El gobierno bonaerense modificó ayer el reparto del 5 al 10 por ciento de las utilidades brutas provenientes de las máquinas electrónicas de juegos de azar que recibe el Estado, con el objetivo de girar mayor cantidad de fondos a los municipios. La medida fue dispuesta en un decreto firmado por la gobernadora María Eugenia Vidal.

Según las modificaciones del total del 34% que percibe el Estado proveniente de los tragamonedas, un 7% será distribuido entre todos los municipios y otro 3% entre aquellos que cuentan con salas de juego en su jurisdicción.
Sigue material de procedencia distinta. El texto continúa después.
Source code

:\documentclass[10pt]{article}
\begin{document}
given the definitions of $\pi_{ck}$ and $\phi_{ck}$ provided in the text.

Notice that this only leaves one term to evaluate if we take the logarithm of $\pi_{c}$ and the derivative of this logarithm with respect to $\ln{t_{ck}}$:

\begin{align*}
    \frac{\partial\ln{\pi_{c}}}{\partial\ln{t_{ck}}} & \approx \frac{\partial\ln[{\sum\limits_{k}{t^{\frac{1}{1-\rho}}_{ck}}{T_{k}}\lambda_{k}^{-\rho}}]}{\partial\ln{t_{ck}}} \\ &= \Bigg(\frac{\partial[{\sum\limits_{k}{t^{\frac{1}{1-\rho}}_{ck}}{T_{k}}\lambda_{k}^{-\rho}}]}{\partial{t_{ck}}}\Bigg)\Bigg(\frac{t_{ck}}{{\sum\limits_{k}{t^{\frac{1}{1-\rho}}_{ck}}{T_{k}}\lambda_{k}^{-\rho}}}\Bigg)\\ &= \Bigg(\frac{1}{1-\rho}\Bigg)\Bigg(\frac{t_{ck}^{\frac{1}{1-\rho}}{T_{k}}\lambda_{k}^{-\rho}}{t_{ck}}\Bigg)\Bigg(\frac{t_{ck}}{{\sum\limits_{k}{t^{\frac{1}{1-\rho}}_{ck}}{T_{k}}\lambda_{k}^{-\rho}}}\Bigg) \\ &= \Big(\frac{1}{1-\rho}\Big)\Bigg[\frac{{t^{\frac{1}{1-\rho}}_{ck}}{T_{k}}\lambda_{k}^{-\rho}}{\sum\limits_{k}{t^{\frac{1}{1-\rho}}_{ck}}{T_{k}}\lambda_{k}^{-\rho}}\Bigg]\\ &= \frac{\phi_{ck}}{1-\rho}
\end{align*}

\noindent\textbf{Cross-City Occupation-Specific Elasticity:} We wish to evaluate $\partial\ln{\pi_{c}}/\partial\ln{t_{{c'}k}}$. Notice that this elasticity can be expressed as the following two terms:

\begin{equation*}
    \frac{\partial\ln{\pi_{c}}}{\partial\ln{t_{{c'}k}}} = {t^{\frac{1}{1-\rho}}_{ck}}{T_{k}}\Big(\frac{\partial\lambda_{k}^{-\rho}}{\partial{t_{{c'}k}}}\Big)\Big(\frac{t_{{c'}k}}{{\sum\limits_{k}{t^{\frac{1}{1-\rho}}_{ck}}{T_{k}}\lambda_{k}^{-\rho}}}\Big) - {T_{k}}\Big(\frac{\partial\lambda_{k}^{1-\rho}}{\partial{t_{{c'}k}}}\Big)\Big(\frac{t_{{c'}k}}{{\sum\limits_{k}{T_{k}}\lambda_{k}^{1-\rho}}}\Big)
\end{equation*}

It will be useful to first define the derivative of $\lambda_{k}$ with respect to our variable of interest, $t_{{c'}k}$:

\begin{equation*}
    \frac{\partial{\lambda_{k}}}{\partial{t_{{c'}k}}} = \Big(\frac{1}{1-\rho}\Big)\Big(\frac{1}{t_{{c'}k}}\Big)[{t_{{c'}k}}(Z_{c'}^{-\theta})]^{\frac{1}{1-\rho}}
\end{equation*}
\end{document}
“En virtud de las continuas demandas que deben afrontar los municipios que deriva en una mayor prestación de servicios, sin su correspondiente financiamiento, resulta oportuno apoyar con nuevos recursos genuinos a las comunas para hacer frente a los mismos”, consignó el decreto en sus fundamentos.

El 5% adicional que se le otorga a las comunas surge de reducir del 19 al 14% los fondos destinados al Fondo provincial de Juegos, mientras que se mantiene el 20% para el Fondo Provincial de Educación, un 25% para el Ministerio de Desarrollo Social, otro 20 para Seguridad y 11% aplicado a “Rentas generales”.